Algebraic Functors and Left Adjoints
You're correct, the left adjoint isn't the group ring construction. The underlying additive group functor $\text{Ring} \to \text{Group}$ splits as a composite
$$\text{Ring} \to \text{Ab} \to \text{Grp}$$
so its left adjoint splits as a composite going the other way. The left adjoint of $\text{Ab} \to \text{Grp}$ is abelianization, and the left adjoint of $\text{Ring} \to \text{Ab}$ is the tensor algebra functor. Their composite sends a group $G$ to the tensor algebra
$$T(A) = \bigoplus_{n \ge 0} A^{\otimes n}$$
of the abelianization $A = G/[G, G]$.
Similarly the left adjoint to the underlying additive group functor from commutative rings to abelian groups is given by taking the symmetric algebra
$$S(A) = \bigoplus_{n \ge 0} A^{\otimes n} / S_n.$$
The free ring (with unit, noncommutative) on an abelian group $A$ is the tensor algebra $\sqcup A^i$, with multiplication given by concatenation. The left adjoint to the forgetful functor from rings to groups just composes this with abelianization. Left adjoints to algebraic functors are always free constructions: in this case, one simply adds in whatever products are needed. This is indeed not the group ring. One should specify that $F$ sends the multiplication in the syntax of groups to the addition in the syntax of rings, so that a connection to group rings, where the group structure is Incorporated via multiplication, wouldn't make sense.
Regarding the group ring, it cannot be the left adjoint of an algebraic functor, because it doesn't preserve retracts of finitely generated free objects.

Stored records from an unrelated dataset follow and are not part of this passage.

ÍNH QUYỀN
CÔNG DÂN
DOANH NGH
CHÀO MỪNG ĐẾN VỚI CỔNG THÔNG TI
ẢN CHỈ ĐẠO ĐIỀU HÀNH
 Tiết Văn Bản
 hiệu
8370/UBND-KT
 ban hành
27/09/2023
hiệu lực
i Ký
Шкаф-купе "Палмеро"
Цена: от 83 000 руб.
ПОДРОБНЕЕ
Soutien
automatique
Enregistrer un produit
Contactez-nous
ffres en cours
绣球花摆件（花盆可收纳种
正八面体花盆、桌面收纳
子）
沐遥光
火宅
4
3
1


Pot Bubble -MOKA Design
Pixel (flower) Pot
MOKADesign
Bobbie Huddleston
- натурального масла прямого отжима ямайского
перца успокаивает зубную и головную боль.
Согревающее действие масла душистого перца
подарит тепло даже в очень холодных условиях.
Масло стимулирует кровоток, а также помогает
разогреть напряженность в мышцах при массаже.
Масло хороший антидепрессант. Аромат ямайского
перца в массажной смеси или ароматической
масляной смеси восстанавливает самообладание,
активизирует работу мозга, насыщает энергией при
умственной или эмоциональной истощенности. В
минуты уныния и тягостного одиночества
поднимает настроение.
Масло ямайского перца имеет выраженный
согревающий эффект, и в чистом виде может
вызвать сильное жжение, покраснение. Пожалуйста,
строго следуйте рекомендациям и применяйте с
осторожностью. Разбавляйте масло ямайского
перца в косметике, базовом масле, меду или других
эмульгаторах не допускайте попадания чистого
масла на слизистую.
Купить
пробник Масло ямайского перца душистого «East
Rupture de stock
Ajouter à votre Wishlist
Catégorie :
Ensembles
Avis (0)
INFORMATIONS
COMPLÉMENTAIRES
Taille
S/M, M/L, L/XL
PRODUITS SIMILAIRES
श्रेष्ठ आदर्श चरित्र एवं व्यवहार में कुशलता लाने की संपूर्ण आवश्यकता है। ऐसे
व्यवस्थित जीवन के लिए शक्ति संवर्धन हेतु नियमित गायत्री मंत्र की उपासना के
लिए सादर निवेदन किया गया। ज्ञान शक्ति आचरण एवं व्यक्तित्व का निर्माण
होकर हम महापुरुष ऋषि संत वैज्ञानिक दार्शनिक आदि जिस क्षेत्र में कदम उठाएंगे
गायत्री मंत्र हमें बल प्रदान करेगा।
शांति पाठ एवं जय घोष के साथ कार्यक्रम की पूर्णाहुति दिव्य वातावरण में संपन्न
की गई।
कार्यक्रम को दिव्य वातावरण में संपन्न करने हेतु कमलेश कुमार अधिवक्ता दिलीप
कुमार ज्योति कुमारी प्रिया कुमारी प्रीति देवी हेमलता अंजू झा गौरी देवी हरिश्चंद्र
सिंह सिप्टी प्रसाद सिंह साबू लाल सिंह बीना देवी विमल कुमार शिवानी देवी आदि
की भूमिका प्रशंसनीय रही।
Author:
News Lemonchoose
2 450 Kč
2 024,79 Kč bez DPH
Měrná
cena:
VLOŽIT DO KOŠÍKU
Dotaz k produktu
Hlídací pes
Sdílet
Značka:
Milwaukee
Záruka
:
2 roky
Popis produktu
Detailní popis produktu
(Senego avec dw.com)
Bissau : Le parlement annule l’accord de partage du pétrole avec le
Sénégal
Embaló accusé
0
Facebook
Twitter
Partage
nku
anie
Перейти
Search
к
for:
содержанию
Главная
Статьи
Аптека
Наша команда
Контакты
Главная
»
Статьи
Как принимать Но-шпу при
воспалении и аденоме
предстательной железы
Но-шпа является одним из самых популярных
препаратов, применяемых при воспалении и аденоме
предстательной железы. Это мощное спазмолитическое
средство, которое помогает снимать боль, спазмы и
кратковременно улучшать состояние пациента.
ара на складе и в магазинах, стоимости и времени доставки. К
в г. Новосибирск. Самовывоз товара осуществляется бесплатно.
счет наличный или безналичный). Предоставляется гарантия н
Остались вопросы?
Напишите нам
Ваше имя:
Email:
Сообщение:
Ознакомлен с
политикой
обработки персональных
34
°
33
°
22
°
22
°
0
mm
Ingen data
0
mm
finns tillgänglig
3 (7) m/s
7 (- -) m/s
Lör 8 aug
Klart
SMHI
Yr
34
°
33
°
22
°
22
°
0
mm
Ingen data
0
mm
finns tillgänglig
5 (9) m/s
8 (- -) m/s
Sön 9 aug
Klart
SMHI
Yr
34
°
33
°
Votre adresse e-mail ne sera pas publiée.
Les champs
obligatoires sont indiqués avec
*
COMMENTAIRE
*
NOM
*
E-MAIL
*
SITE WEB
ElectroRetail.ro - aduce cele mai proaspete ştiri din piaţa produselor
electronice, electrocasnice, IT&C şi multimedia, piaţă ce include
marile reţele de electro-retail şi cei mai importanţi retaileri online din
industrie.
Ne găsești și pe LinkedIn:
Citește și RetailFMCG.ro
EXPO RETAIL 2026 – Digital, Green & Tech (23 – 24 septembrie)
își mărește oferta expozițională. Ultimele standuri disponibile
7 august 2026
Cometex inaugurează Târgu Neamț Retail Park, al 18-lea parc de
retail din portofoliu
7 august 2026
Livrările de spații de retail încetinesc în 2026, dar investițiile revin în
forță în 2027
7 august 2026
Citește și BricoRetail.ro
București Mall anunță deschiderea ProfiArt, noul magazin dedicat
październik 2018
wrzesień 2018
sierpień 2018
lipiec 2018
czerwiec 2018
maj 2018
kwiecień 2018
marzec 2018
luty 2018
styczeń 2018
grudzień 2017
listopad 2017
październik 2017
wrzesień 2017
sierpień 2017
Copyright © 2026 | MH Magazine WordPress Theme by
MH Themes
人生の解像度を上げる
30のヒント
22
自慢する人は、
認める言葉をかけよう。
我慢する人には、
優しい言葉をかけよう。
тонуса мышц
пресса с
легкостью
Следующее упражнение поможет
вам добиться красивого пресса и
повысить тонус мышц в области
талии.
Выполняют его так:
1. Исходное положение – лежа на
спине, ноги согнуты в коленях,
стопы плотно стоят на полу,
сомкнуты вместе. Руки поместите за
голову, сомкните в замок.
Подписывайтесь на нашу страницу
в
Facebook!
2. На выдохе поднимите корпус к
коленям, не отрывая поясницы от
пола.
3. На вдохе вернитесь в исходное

Indeed, $\mathbb Z[X,X^{-1}]$, the group ring of $\mathbb{Z}$, is not even a subring of any free ring, since free rings have finite groups of units. The group ring is, however, the left adjoint of an accessible functor, one living in the doctrine of locally (finitely) presentable categories, as it does preserve finitely presentable objects.
An excellent reference on algebraic categories is Algebraic Theories, by Adamek, Rosicky, and Vitale.